Rewrite the items below, changing every "CS:GO" to "Minecraft" and keeping everything else the same. Leave the pictures out of your answer.
*** Entries shown Section Begins ***
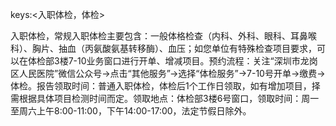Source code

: keys:<入职体检，体检>

入职体检，常规入职体检主要包含：一般体格检查（内科、外科、眼科、耳鼻喉科）、胸片、抽血（丙氨酸氨基转移酶）、血压；如您单位有特殊检查项目要求，可以在体检部3楼7-10业务窗口进行开单、增减项目。预约流程：关注“深圳市龙岗区人民医院”微信公众号→点击“其他服务”→选择“体检服务”→7-10号开单→缴费→体检。报告领取时间：普通入职体检，体检后1个工作日领取，如有增加项目，择需根据具体项目检测时间而定。领取地点：体检部3楼6号窗口，领取时间：周一至周六上午8:00-11:00，下午14:00-17:00，法定节假日除外。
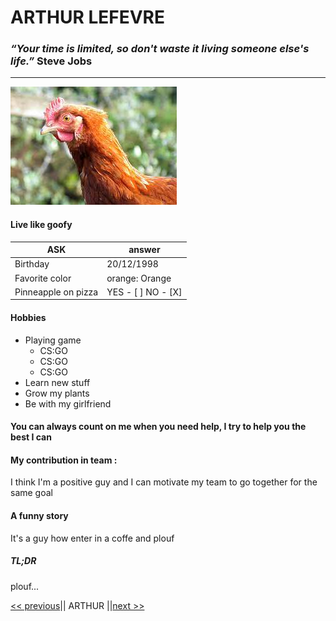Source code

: # ARTHUR LEFEVRE #
### *“Your time is limited, so don't waste it living someone else's life.”* Steve Jobs ###
------
![moi](/img/poulet.jpeg)

#### Live like goofy ####

| ASK              | answer  |
| ------------------------| ----------- |
| Birthday                | 20/12/1998  |
| Favorite color          | orange: Orange      |
| Pinneapple on pizza     | YES - [ ] NO - [X]     |

#### Hobbies ####

* Playing game
  + CS:GO
  + CS:GO
  + CS:GO
* Learn new stuff
* Grow my plants
* Be with my girlfriend

#### You can always count on me when you need help, I try to help you the best I can ####

#### My contribution in team : ####
I think I'm a positive guy and I can motivate my team to go together for the same goal

#### A funny story ####
It's a guy how enter in a coffe and plouf

##### TL;DR #####

plouf...

[<< previous](https://github.com/Tatooine93/markdown-challenge)|| ARTHUR ||[next >>](https://github.com/DorianMairy/DorianMairy)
*** Entries shown Section Ends ***
> _Result of the exercise_
Source code

: keys:<入职体检，体检>

入职体检，常规入职体检主要包含：一般体格检查（内科、外科、眼科、耳鼻喉科）、胸片、抽血（丙氨酸氨基转移酶）、血压；如您单位有特殊检查项目要求，可以在体检部3楼7-10业务窗口进行开单、增减项目。预约流程：关注“深圳市龙岗区人民医院”微信公众号→点击“其他服务”→选择“体检服务”→7-10号开单→缴费→体检。报告领取时间：普通入职体检，体检后1个工作日领取，如有增加项目，择需根据具体项目检测时间而定。领取地点：体检部3楼6号窗口，领取时间：周一至周六上午8:00-11:00，下午14:00-17:00，法定节假日除外。
Source code

: # ARTHUR LEFEVRE #
### *“Your time is limited, so don't waste it living someone else's life.”* Steve Jobs ###
------
![moi](/img/poulet.jpeg)

#### Live like goofy ####

| ASK              | answer  |
| ------------------------| ----------- |
| Birthday                | 20/12/1998  |
| Favorite color          | orange: Orange      |
| Pinneapple on pizza     | YES - [ ] NO - [X]     |

#### Hobbies ####

* Playing game
  + Minecraft
  + Minecraft
  + Minecraft
* Learn new stuff
* Grow my plants
* Be with my girlfriend

#### You can always count on me when you need help, I try to help you the best I can ####

#### My contribution in team : ####
I think I'm a positive guy and I can motivate my team to go together for the same goal

#### A funny story ####
It's a guy how enter in a coffe and plouf

##### TL;DR #####

plouf...

[<< previous](https://github.com/Tatooine93/markdown-challenge)|| ARTHUR ||[next >>](https://github.com/DorianMairy/DorianMairy)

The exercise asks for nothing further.